One of the key strengths of this line of thinking is that it stands in contrast to the zero-sum politics that have marked the post-financial crisis era. It is inherently positive-sum, futuristic, and pro-progress. Thompson calls it “unabashedly utopian”, Smith has described it as the “product of hope”, and Klein has positioned it as a means to a “radically better” future. It’s a powerful idea that has only taken on greater salience in light of current supply bottlenecks. 

Notwithstanding its growing prominence in U.S. intellectual and political circles, there hasn’t quite yet been a similar pro-Building More Stuff movement in Canada. There are exceptions of course—Hub contributors Chris Spoke and Matt Spoke are examples and a recent Ontario Housing Affordability Task Force has a pro-building bias—but it’s fair to say that Poilievre has something of a first-mover advantage on a message of abundance and progress. 

The good news for him is that there’s certainly a lot of evidence for a new supply-side agenda to draw on. Take the federal Department of Health’s drug approval process. Last month the National Post reported that the global pharmaceutical company Merck has thousands of doses of its COVID-19 therapeutic drug in storage while it awaits federal approval. 

Never mind the drug has been approved by regulators in peer jurisdictions such as the United States and the United Kingdom. Or that the World Health Organization has recommended its use for high-risk patients. Or that the federal Industry Minister, François-Philippe Champagne, previously lauded Merck’s partnership with a Whitby-based company to manufacture the drug here in Canada. 

Notwithstanding these key considerations, the federal government has still carried out its regulatory review at what’s been described as a “snail-like speed.” The costs of these drug approval delays, unlike in the case of housing, won’t be mainly measured in higher prices but rather in higher rates of hospitalization and even deaths from COVID-19. 
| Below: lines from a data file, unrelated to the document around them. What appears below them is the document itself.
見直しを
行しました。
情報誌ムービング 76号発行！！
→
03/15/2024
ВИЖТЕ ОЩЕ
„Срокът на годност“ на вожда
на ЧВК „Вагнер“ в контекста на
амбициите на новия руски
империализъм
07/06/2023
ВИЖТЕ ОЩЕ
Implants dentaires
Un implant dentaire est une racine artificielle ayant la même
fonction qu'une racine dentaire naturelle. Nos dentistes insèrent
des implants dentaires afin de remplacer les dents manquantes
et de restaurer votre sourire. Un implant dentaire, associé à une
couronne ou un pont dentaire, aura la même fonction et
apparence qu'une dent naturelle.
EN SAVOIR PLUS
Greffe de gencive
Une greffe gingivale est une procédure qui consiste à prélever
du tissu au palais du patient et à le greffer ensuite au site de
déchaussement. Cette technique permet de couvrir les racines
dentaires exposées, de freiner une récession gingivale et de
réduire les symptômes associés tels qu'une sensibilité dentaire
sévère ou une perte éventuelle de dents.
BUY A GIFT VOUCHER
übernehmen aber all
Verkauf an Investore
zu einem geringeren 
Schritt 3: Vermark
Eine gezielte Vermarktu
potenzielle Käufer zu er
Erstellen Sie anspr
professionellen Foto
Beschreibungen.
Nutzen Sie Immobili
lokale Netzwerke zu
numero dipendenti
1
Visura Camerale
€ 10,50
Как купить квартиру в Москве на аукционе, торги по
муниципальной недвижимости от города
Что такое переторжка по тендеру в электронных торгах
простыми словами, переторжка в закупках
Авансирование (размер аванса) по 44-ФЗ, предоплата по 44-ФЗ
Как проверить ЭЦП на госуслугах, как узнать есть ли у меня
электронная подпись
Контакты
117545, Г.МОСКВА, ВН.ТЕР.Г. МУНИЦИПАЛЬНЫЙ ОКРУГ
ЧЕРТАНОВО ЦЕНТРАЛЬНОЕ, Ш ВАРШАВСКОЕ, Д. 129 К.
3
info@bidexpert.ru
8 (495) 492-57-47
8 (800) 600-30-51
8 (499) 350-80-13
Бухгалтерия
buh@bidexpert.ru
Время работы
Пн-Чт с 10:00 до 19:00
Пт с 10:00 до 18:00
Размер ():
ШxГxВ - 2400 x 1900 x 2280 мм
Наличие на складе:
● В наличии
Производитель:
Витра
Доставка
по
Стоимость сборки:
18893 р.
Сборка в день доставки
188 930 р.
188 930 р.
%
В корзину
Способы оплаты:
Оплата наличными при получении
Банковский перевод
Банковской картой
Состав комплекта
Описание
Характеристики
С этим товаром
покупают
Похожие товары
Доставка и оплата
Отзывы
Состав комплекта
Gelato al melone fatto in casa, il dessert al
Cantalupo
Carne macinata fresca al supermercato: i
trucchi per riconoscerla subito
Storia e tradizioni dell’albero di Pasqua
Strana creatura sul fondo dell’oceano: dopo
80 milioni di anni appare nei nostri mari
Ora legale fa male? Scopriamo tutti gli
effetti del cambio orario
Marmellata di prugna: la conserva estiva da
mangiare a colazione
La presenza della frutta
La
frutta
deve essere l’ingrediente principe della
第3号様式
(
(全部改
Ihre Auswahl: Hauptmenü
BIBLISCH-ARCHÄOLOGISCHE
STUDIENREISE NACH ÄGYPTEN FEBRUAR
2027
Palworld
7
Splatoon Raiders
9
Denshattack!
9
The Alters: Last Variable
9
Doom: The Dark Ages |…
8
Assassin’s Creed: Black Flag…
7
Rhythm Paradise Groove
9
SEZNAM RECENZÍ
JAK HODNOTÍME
In this particular case, the answer probably ought to have come in some form of regulatory harmonization with the United States such as a system of mutual recognition, joint review panels, or what is sometimes known as a “convergence test.” At this point, though, it’s critical that the Department of Health just approve the drug so that it can be administered in Canada as soon as possible. 

More generally, Canadian policymakers should be replacing these slow and duplicative regulatory processes—particularly in the face of a life-threatening endemic—with a model that preferences progress over a lot of bureaucratic busywork. Think of it as a pro-abundance response to the problem of government-induced scarcity. 

There are countless other examples across the Canadian economy that similarly represent an impediment to growth and progress. Poilievre is right therefore to focus on the gatekeepers. They stand in the way of abundance. It’s time to open the gates.